//WL2K /Setting the hook!

Share Button

Patricia Bell at anchor comAh Puerto Vallarta! The area that so many young lovers come to spend their first nights together as married couples, one of the last destinations in Mexico that has not been closed off to American tourists on cruise ships, the land of $1 margaritas and the one of the windiest places we know to anchor north of Zihuatanejo. We had forgotten this last little piece of information when we decided that we would stop in for a little rest this morning.

Of course the trip went along with just the bare minimum of issues and when we arrived there was little wind and everything appeared just beautiful. It is now cocktail hour and the chances of watching the sunset without a wind breaker and ski goggles are looking pretty slim. One bit of good news is that the anchor is holding well and does not seem to be slipping at this time. As for casualties at sea the only real trouble we had was that we lost the water pump.

We were concerned that we might actually lose the raw water pump for the main engine. It has just started to weep water from the bottom of the pump but replacement in Barra de Navidad did not seem like a good option so we departed anyway. To tell the truth the water pump we lost was the house water pump that draws water from our 120 gallon storage tanks. The good news is that the loss of the electric pump spurred Bill into fixing the manually operated foot pump which has been out of commission for a good year now. Additionally who really needs water when we have over 2 cases of good beer aboard that is absolutely chilled. Since we motored most of the way north we are at no loss for power so the ice cubes are frozen, the bath water (which Lisa can’t use because the pump is out of commission) is very hot and all the electronic gizmos we use are charged and ready for use.

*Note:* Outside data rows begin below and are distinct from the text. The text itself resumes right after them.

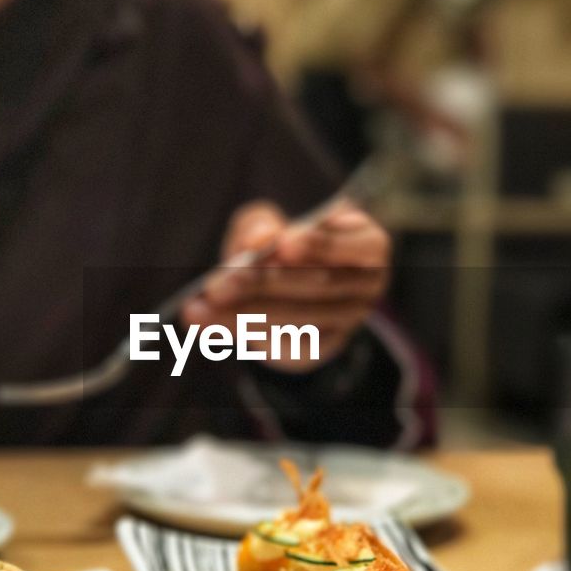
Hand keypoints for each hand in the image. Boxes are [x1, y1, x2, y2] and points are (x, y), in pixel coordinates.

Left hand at [181, 201, 390, 369]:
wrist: (290, 289)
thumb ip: (261, 224)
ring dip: (244, 313)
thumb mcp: (271, 223)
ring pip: (298, 318)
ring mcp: (347, 322)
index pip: (357, 244)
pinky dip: (242, 332)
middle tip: (217, 284)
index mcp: (369, 244)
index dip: (321, 244)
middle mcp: (366, 286)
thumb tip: (258, 240)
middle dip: (264, 282)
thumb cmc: (283, 244)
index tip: (284, 244)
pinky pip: (285, 344)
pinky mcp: (321, 348)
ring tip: (200, 306)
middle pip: (319, 284)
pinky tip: (207, 321)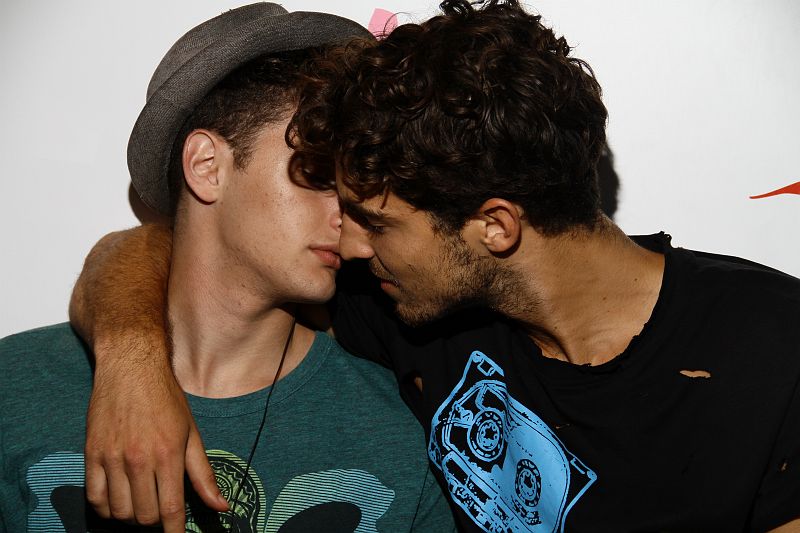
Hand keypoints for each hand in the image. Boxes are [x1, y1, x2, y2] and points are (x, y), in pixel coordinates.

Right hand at [84, 336, 227, 531]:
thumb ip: (204, 474)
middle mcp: (138, 459)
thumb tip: (221, 506)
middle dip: (154, 522)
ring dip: (131, 517)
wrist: (132, 367)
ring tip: (141, 504)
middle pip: (143, 516)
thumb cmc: (166, 399)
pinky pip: (94, 498)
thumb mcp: (192, 434)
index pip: (170, 510)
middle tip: (160, 511)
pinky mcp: (91, 453)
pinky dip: (106, 508)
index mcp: (168, 454)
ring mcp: (112, 457)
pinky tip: (118, 500)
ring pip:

We have already contacted the Seatec Marine to recheck the rigging they installed in December. There is nothing wrong that we can see but we wanted to do a quick check since we were in the area. Additionally SeaTec seems interested in dealing with us on the bottom painting that we will ultimately have to do when we arrive in Mazatlan next week. We will see what Peter comes up with.

For now we are content to be anchored and resting. Tomorrow we will jump on a bus and head to town and the most expensive marine chandlery (boat shop) we have ever encountered. We are not sure what the new water pump will cost but back home it would be in the neighborhood of $68. Our guess is tomorrow we will come home missing about $200 from our pockets but with the promise of hot showers for everyone.